Extract:
Begin

That'll be running to a Victron 150/45 (150v 45a) controller. This is sized to accomodate the voltage boost that happens on cold days. (I'm in Colorado).
This is all sized to use the 10awg wiring in the camper, but I can't help but wish for some heavier wiring.
That'll be feeding a 24v 5kw battery bank, which'll be monitored by a victron BMV-712 (which uses a shunt to monitor current flow in and out), a victron battery sense (voltage/temp sensor), combined with an open source battery management system that uses dedicated in/out shunts all paired with a custom monitoring system that I'm going to roll from a raspberry pi, sensors and data uplink.
Oh there's also a 40a 24v to 12v converter in there to run the DC stuff in the camper and I'm adding some extra solenoids to provide additional cutoff insurance.
The battery pack gets a dedicated 350a cutoff solenoid and the inverter is getting a 200a latching solenoid.

End

Prompt 1: Duplicate part of the camper solar post word for word, starting with "That'll be running" and going on through "(I'm in Colorado).".
Prompt 2: According to the camper solar post, why is the Victron 150/45 controller sized the way it is? Answer in one to three sentences.
Prompt 3: Write the next part of the camper solar post, picking up after the sentence about the 350a cutoff solenoid and the 200a latching solenoid.
The rows after the camper solar post are separate material.

Provided material:

Begin

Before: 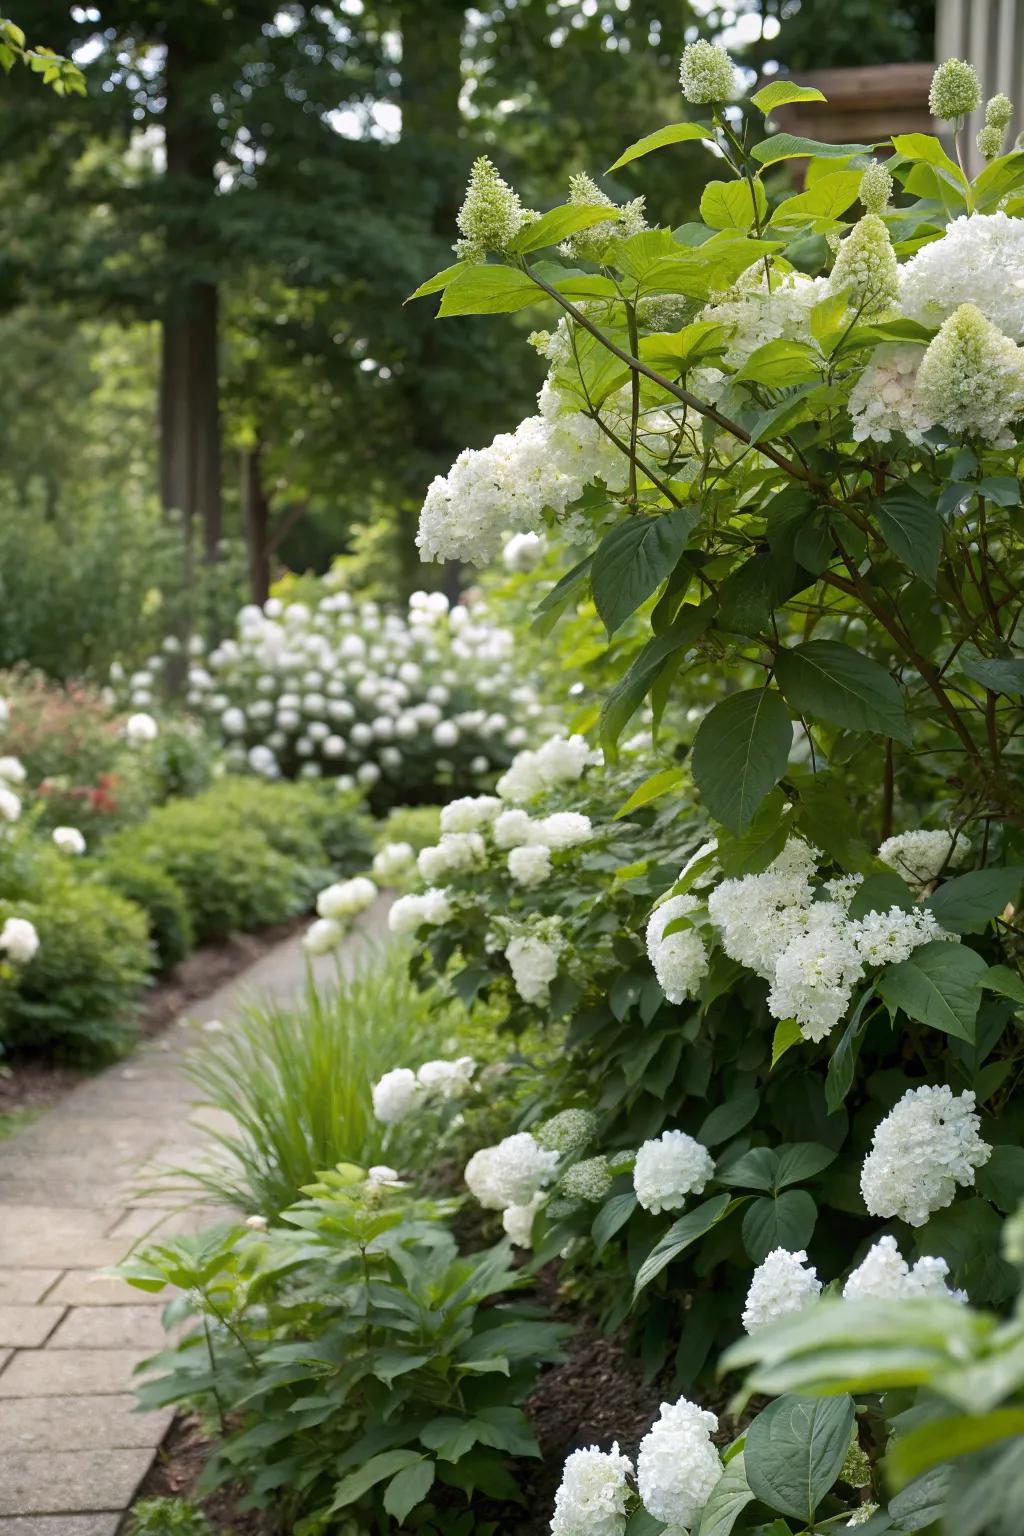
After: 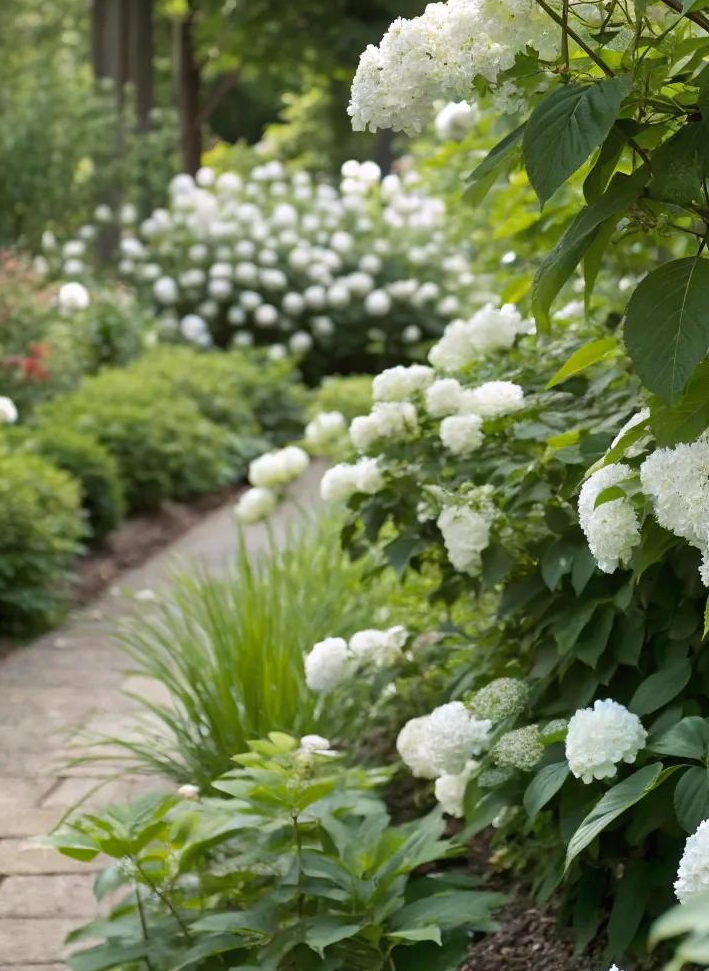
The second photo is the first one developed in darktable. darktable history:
shadows and highlights: shadows 59.32, highlights -60.42, highlights color adjustment 52.05%, soften with gaussian
color zones: curves: ch1 [(0.25, 0.5) (0.747, 0.71)]
color correction: highlights a* -0.1, highlights b* 0.072
crop: left 6.649%, top 28.083%, right 24.024%, bottom 8.674%
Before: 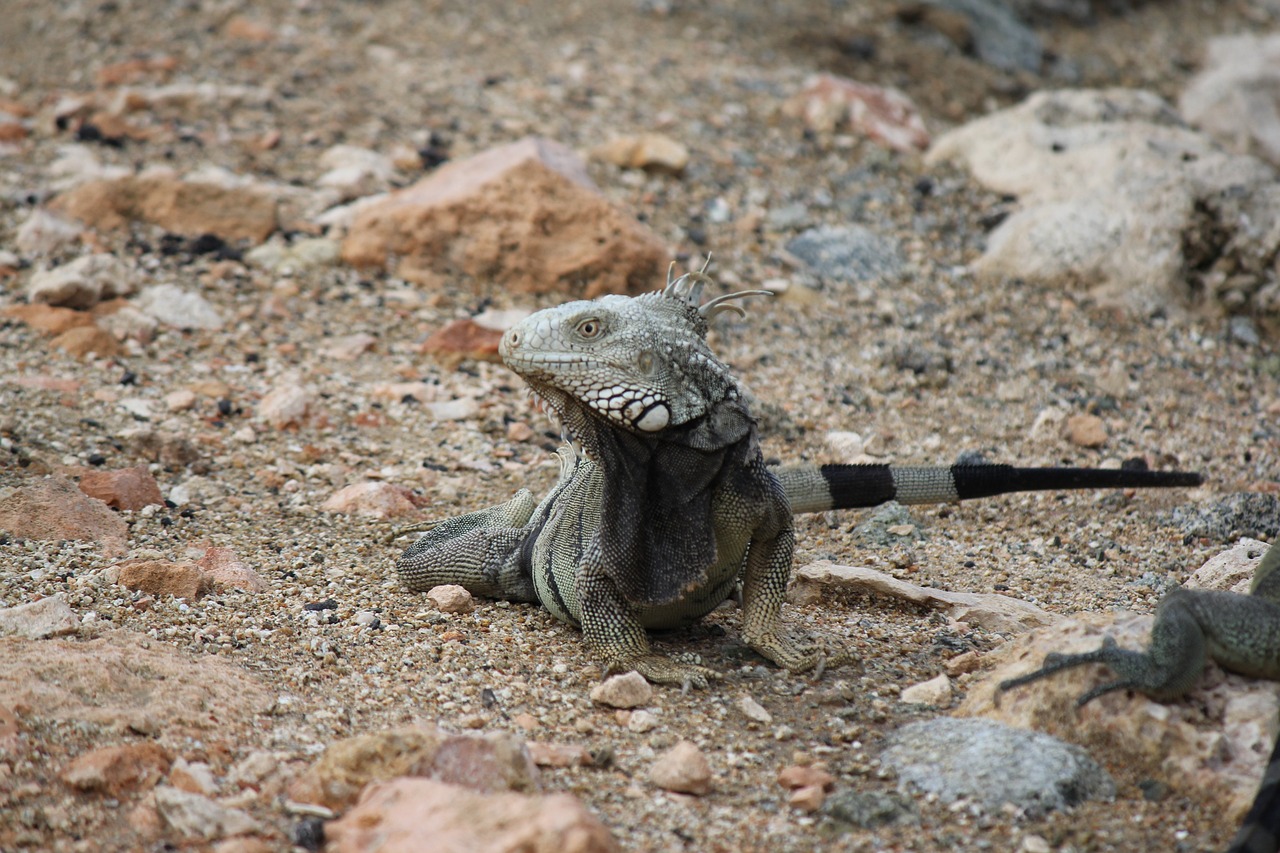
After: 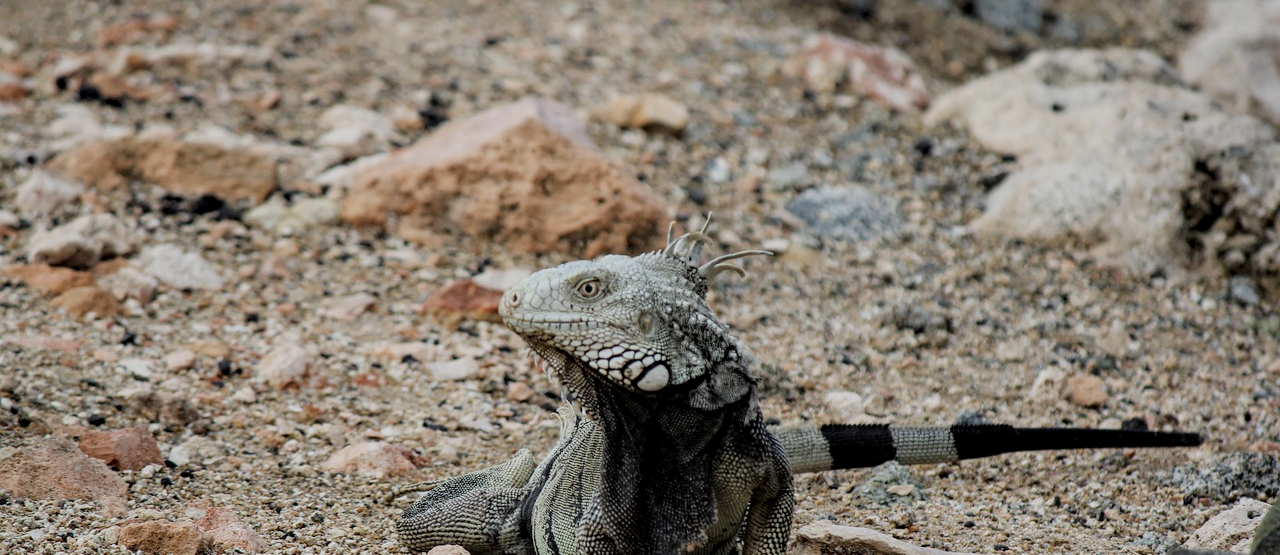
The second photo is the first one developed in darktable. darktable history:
filmic rgb: black relative exposure -7.65 EV, white relative exposure 4.56 EV, hardness 3.61
local contrast: on, module defaults
crop and rotate: top 4.896%, bottom 29.944%
contrast equalizer: y [[0.5, 0.504, 0.515, 0.527, 0.535, 0.534], [0.5 ×6], [0.491, 0.387, 0.179, 0.068, 0.068, 0.068], [0 ×5, 0.023], [0 ×6]]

End

Reply 1:
That'll be running to a Victron 150/45 (150v 45a) controller. This is sized to accomodate the voltage boost that happens on cold days. (I'm in Colorado).

Reply 2: It is sized to accommodate the voltage boost that happens on cold days. The writer notes being in Colorado.

Reply 3:
For the moment I'm going to try out a relatively cheap 3Kw inverter with it, and will likely pick up a Victron unit for that role whenever I feel like spending another $1k.
I will say this. You can get a nice little inverter and run it to 12v batteries in the camper with no real worries. You can use AGMs or Lead acid all day long with minimal maintenance. I'm adding a bunch of power density and I respect it enough to add multiple safety systems.
In the interest of the solar discussion - it turns out that running higher voltage battery banks is usually better. A controller that can handle a 500w system at 12v can usually handle 1000w at 24v for example.